12 thoughts on “Why Obama might raise taxes on the middle class if he’s reelected

  1. Or maybe theres a one point three trillion dollar deficit and there isn’t one point three trillion dollars worth of politically palatable cuts to be made. But go ahead believing that you can have everything for nothing. Pay your bills or list what you’re willing to give up.

  2. I was kind of surprised when he didn’t propose this in his first SoU. But, his first budget, projected $600 B in revenue from the Cap and Trade plan. When that died, and when the mere existence of the Porkulous didn’t turn the economy around, they scrambled for Plan B.

  3. O’s presidency increasingly takes on a madcap, dynamite-vest flavor. Not sure why the Reps act as if he wouldn’t take down the ship with him.

  4. Prediction:

    Of Obama win re-election is it likely that both House of Congress will be DEM also (there will be zero ticket splitting in 2012). The result I think will be a huge tax increase offset by another Trillion Dollar Stimulus program to mitigate any negative economic consequences of the tax increase.

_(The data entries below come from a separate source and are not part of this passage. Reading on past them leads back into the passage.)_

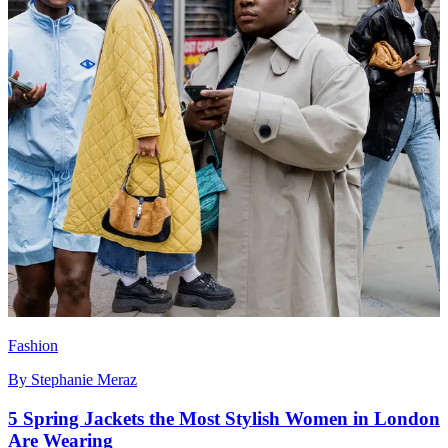
Fashion
By
Stephanie Meraz
5 Spring Jackets the Most Stylish Women in London
Are Wearing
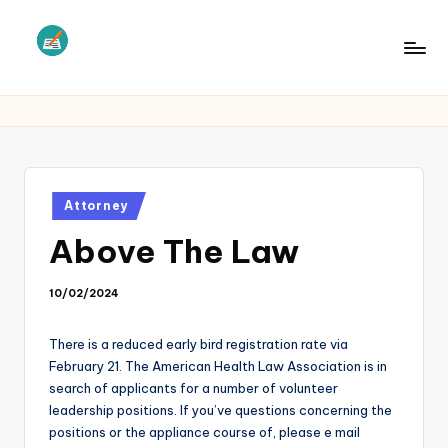
Skip
to
L
Law
content
Information
S
Posted
Attorney
in
Above The Law
10/02/2024
There is a reduced early bird registration rate via
February 21. The American Health Law Association is in
search of applicants for a number of volunteer
leadership positions. If you’ve questions concerning the
positions or the appliance course of, please e mail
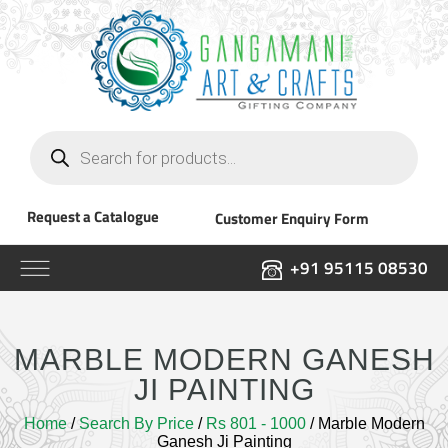
Products
search
Request a Catalogue
Customer Enquiry Form
+91 95115 08530
MARBLE MODERN GANESH
JI PAINTING
Home
/
Search By Price
/
Rs 801 - 1000
/ Marble Modern
Ganesh Ji Painting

  5. We’re accumulating approx $100B in new debt each month. Annually, the USA collects $2.2T in tax revenue and spends $3.4T. Our current interest expense on the federal debt ($15.3T) is around $450B annually. Essentially, the excess spending can not go on forever. Late 2015, the interest expense at the current interest rates will approach $1T. The revenue anticipated from Obamas proposed tax increases will face the headwinds of increased interest rates which will exacerbate the deficit problem because the interst expense will skyrocket. It’s impossible to raise tax revenue quickly without destroying the empire. If tax increases dwarf spending cuts, the USA will then get a taste of biting the dust that will make Greece look like a picnic. If Obama truly believes in a socialist agenda, then his identity will truly manifest itself rather quickly. Something needs to happen by the end of the 1st quarter of 2013 or it’s game over.

  6. There may not be enough income to tax but there sure is enough wealth to tax . That is the 401k ‘s and the IRA’s , plenty of money there . And who has that wealth ? Not a lot of Obama ‘s gang , just thrifty middle and upper middle class folks, red state types . And very easy to get at , all those tax payer ID numbers on all those brokerege a/c’s . How much more fair would there be than a 5-7% annual levy in all that illgotten loot . As a Great Man once said ” From each according to his ability (to pay ) to each according to his need ” What could be more fair than that ? Or as a Great American said ” That’s where the money is “

  7. Obama will sign off on another deal with Republicans while he screams about how he’s being held hostage and all the Republican’s care about are tax cuts for the rich. This is great political theatre. Plus Obama is the first populist President in my lifetime and he isn’t about to change that. The tax cuts are a given…

    Personally I would like to see the tax cuts ended for everyone. We are borrowing way too much and by ending the tax cuts we would move over 10% of american’s back into the “I pay income taxes” category. Plus by allowing the tax cuts to expire the democrats could no longer lie about how the tax cuts only helped the rich (only 20% went to the rich…the other 80% went to the poor/middle class).

  8. A while back the WSJ had a calculation that income taxes haf to be 50% of any family income over $80K in order to pay for the current spending. The reality is that the income threshold would probably be lower ($60K?) because the WSJ analysis was based on static assumptions (i.e. no one changes their behaviour when taxes increase and disposible income declines). All of this is simply based on what we’re spending now (i.e. no new programs, no paying for Medicare deficits etc.). While these rates may be revolutionary from an American perspective the average European would just yawn. Socialism costs money and there aren’t enough rich people to pay for it.

  9. Comrade Hoenemeyer, are you predicting or suggesting that 401K’s & IRA’s be taxed or confiscated? How about 100% of wage earners pay income taxes and stop giving 49% of Americans a “free ride?”